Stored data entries

════

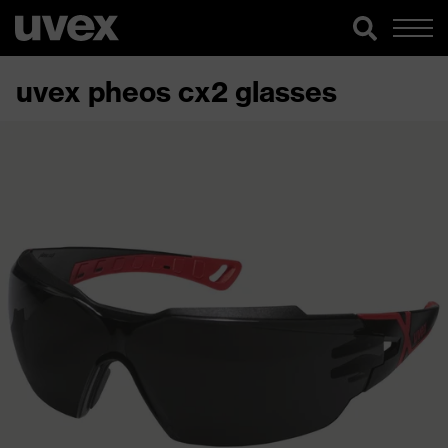
uvex pheos cx2 glasses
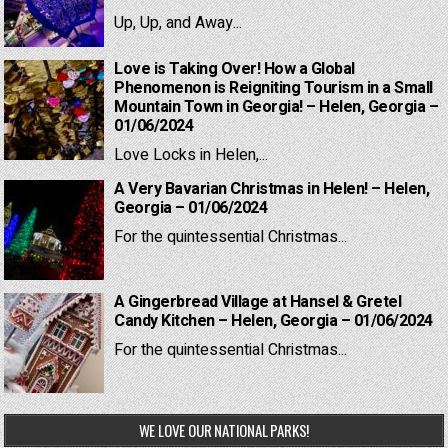
Up, Up, and Away...
Love is Taking Over! How a Global
Phenomenon is Reigniting Tourism in a Small
Mountain Town in Georgia! – Helen, Georgia –
01/06/2024
Love Locks in Helen,...
A Very Bavarian Christmas in Helen! – Helen,
Georgia – 01/06/2024
For the quintessential Christmas...
A Gingerbread Village at Hansel & Gretel
Candy Kitchen – Helen, Georgia – 01/06/2024
For the quintessential Christmas...
WE LOVE OUR NATIONAL PARKS!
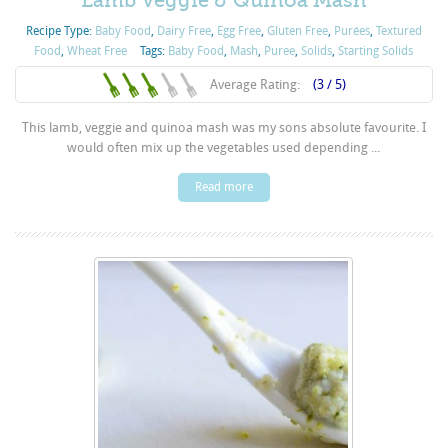
Lamb Veggie & Quinoa Mash
Recipe Type:
Baby Food
,
Dairy Free
,
Egg Free
,
Gluten Free
,
Purées
,
Textured
Food
,
Wheat Free
Tags:
Baby Food
,
Mash
,
Puree
,
Solids
,
Starting Solids
Average Rating:
(3 / 5)
This lamb, veggie and quinoa mash was my sons absolute favourite. I
would often mix up the vegetables used depending ...
Read more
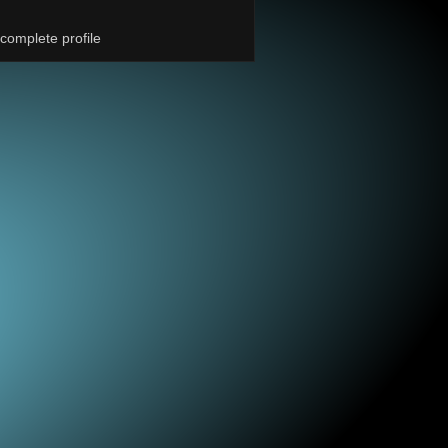
complete profile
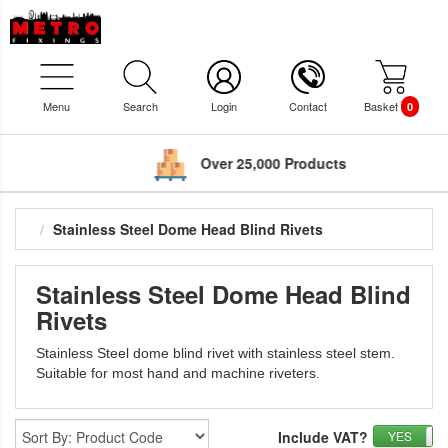
Menu
Search
Login
Contact
Basket
0
Over 25,000 Products
Stainless Steel Dome Head Blind Rivets
Stainless Steel Dome Head Blind
Rivets
Stainless Steel dome blind rivet with stainless steel stem.
Suitable for most hand and machine riveters.
Include VAT?
YES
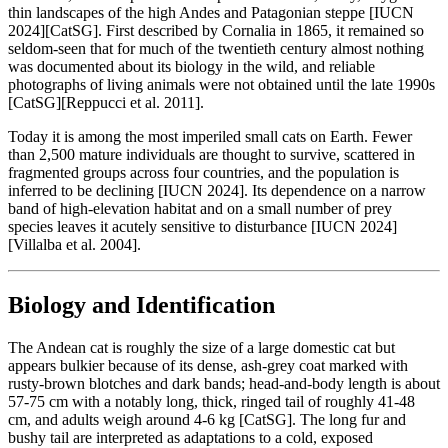
thin landscapes of the high Andes and Patagonian steppe [IUCN
2024][CatSG]. First described by Cornalia in 1865, it remained so
seldom-seen that for much of the twentieth century almost nothing
was documented about its biology in the wild, and reliable
photographs of living animals were not obtained until the late 1990s
[CatSG][Reppucci et al. 2011].
Today it is among the most imperiled small cats on Earth. Fewer
than 2,500 mature individuals are thought to survive, scattered in
fragmented groups across four countries, and the population is
inferred to be declining [IUCN 2024]. Its dependence on a narrow
band of high-elevation habitat and on a small number of prey
species leaves it acutely sensitive to disturbance [IUCN 2024]
[Villalba et al. 2004].
Biology and Identification
The Andean cat is roughly the size of a large domestic cat but
appears bulkier because of its dense, ash-grey coat marked with
rusty-brown blotches and dark bands; head-and-body length is about
57-75 cm with a notably long, thick, ringed tail of roughly 41-48
cm, and adults weigh around 4-6 kg [CatSG]. The long fur and
bushy tail are interpreted as adaptations to a cold, exposed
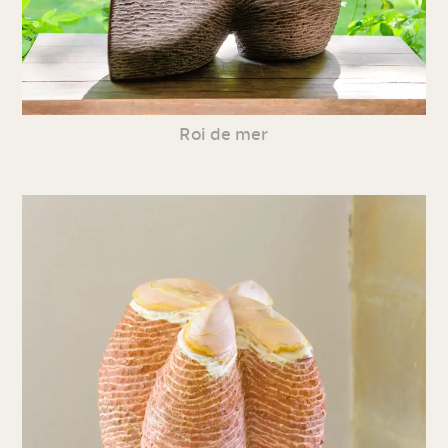
Roi de mer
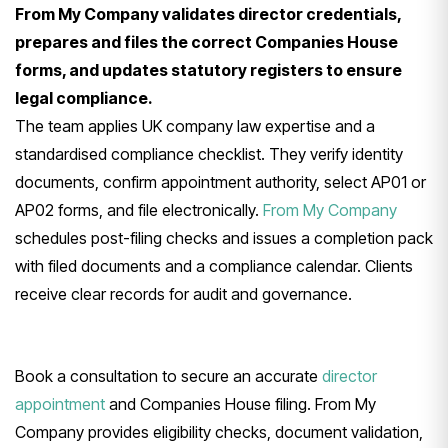
From My Company validates director credentials,
prepares and files the correct Companies House
forms, and updates statutory registers to ensure
legal compliance.
The team applies UK company law expertise and a
standardised compliance checklist. They verify identity
documents, confirm appointment authority, select AP01 or
AP02 forms, and file electronically.
From My Company
schedules post-filing checks and issues a completion pack
with filed documents and a compliance calendar. Clients
receive clear records for audit and governance.
Book a consultation to secure an accurate
director
appointment
and Companies House filing. From My
Company provides eligibility checks, document validation,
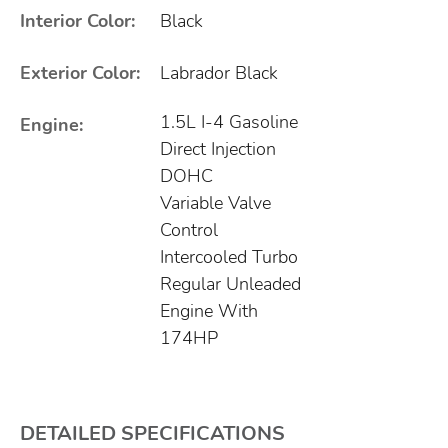
Interior Color:
Black
Exterior Color:
Labrador Black
1.5L I-4 Gasoline
Engine:
Direct Injection
DOHC
Variable Valve
Control
Intercooled Turbo
Regular Unleaded
Engine With
174HP
DETAILED SPECIFICATIONS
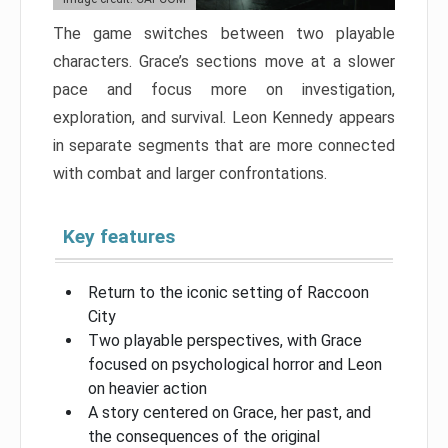
The game switches between two playable
characters. Grace’s sections move at a slower
pace and focus more on investigation,
exploration, and survival. Leon Kennedy appears
in separate segments that are more connected
with combat and larger confrontations.
Key features
Return to the iconic setting of Raccoon
City
Two playable perspectives, with Grace
focused on psychological horror and Leon
on heavier action
A story centered on Grace, her past, and
the consequences of the original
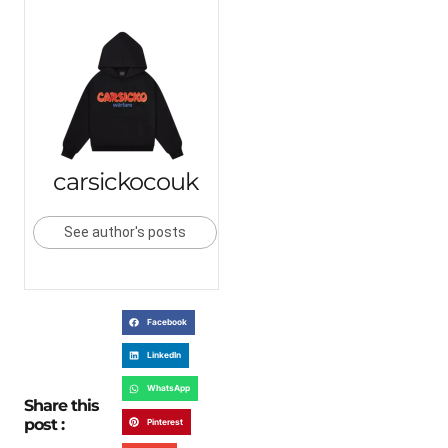
carsickocouk
See author's posts
Facebook
LinkedIn
WhatsApp
Share this
post :
Pinterest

════

TASK TO COMPLETE:
Among the entries above, the line containing "Phenomenon is Reigniting Tourism in a Small", the line containing "Candy Kitchen – Helen, Georgia – 01/06/2024", and all lines between them are to be restated word for word; nothing else belongs in the reply.

RESPONSE FOR THIS EXERCISE:
Phenomenon is Reigniting Tourism in a Small
Mountain Town in Georgia! – Helen, Georgia –
01/06/2024
Love Locks in Helen,...
A Very Bavarian Christmas in Helen! – Helen,
Georgia – 01/06/2024
For the quintessential Christmas...
A Gingerbread Village at Hansel & Gretel
Candy Kitchen – Helen, Georgia – 01/06/2024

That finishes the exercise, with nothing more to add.